Task list ->
a) From the passage about Lord Byron, list every person named by name in the paragraph describing the return trip to Vathi.
b) In the passage about Lord Byron, what was the liquor the company drank after the gale?
c) Carry the passage about Lord Byron forward from the point where it stops.

Text for analysis ->

‘I was not antiquary enough to know to what object of antiquity our visit was made, but I saw Lord Byron in earnest conversation with a very antique old Greek monk in full clerical habit. He was a Bishop, sitting oil a stone of the ruined wall close by, and he turned out to be the Esprit fort mentioned in a note at the end of the second canto of “Childe Harold”—a freethinker, at least a freespeaker, when he called the sacrifice of the Maso una Coglioneria.

‘When we embarked on our return to Vathi, Lord Byron seemed moody and sullen, but brightened up as he saw a ripple on the water, a mast and sail raised in the cutter, and Trelawny seated in the stern with the tiller in hand. In a few minutes we were scudding, gunwale under, in a position infinitely more beautiful than agreeable to landsmen, and Lord Byron obviously enjoying the not improbable idea of a swim for life. His motions, as he sat, tended to increase the impulse of the breeze, and tended also to sway the boat to leeward. “I don’t know,” he said, “if you all swim, gentlemen; but if you do, you will have fifty fathoms of blue water to support you; and if you do not, you will have it over you. But as you may not all be prepared, starboard, Trelawny—bring her up. There! she is trim; and now let us have a glass of grog after the gale. Tita, i fiaschi!” This was followed by a reproduction of the gin-and-water jars, and a round of the immortal swizzle. To my very great surprise, it was new to the company that the liquor which they were enjoying was the product of Scotland, in the shape of what is called “low-wines,” or semi-distilled whisky—chiefly from the distillery of mine ancient friend, James Haig of Lochrin; but the communication seemed to gratify the noble drinker, and led to the recitation by one of the company, in pure lowland Scotch, of Burns’s Petition to the House of Commons in behalf of the national liquor. The last stanza, beginning

‘“Scotland, my auld respeckit mither,”

Dataset records ->
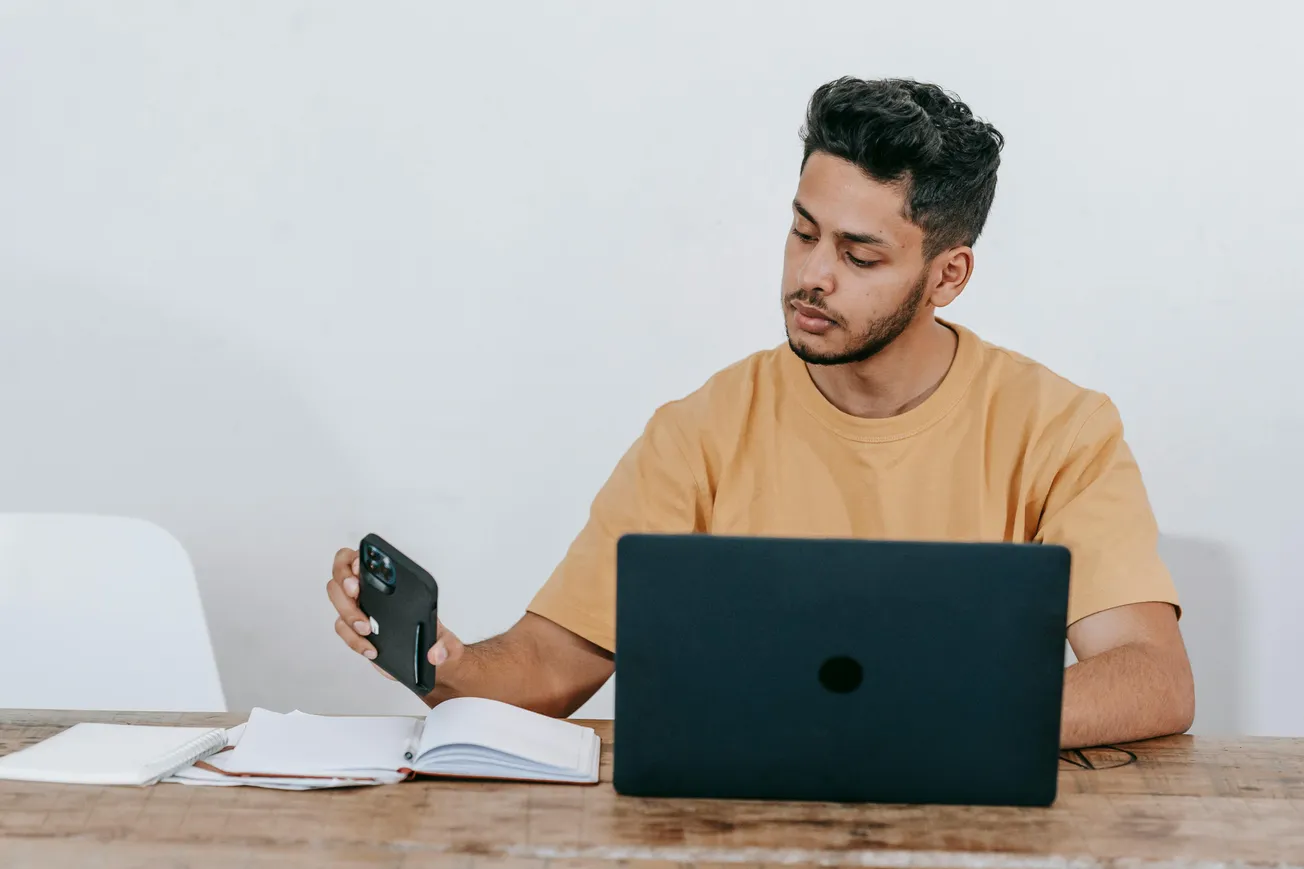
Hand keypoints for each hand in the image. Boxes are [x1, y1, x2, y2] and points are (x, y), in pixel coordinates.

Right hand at [327, 547, 463, 681]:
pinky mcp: (354, 629)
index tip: (362, 567)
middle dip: (344, 580)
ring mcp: (360, 608)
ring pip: (337, 599)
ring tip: (367, 628)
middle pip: (341, 574)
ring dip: (347, 612)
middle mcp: (371, 590)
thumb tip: (434, 655)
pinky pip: (342, 628)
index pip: (366, 557)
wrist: (428, 660)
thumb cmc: (434, 639)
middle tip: (355, 592)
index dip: (358, 557)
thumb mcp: (448, 642)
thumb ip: (445, 647)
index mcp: (392, 581)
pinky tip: (371, 649)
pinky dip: (353, 639)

Responses ->
a) Lord Byron, Trelawny, Tita, James Haig of Lochrin, Burns

b) It was Scottish "low-wines," or semi-distilled whisky, chiefly from the distillery of James Haig of Lochrin.

c)
very much pleased Lord Byron, who said that he too was more than half a Scotchman.

‘The conversation again turned on the “Waverley Novels,” and on this occasion Lord Byron spoke of “The Bride of Lammermoor,” and cited the passage where the mother of the cooper’s wife tells her husband (the cooper) that she “kent naething aboot what he might do to his wife; but the deil a finger shall ye lay on my dochter, and that ye may foond upon.” Shortly afterwards, the conversation having turned upon poetry, his lordship mentioned the famous ode on the death of Sir John Moore as the finest piece of poetry in any language. He recited some lines of it. One of the company, with more presumption than wisdom, took him up, as his memory seemed to lag, by filling in the line:

‘“And he looked like a warrior taking his rest,
With his martial cloak around him.”

‘Lord Byron, with a look at the interloper that spoke as if death were in it, and no death was sufficiently cruel for him, shouted, “He lay—he lay like a warrior, not he looked.” The pretender was struck dumb, but, with reference to his lordship’s laudation of the piece, he ventured half to whisper that the “Gladiator” was superior to it, as it is to any poetical picture ever painted in words. The reply was a benign look, and a flattering recognition, by a little applausive tapping of his tobacco-box on the board on which he sat.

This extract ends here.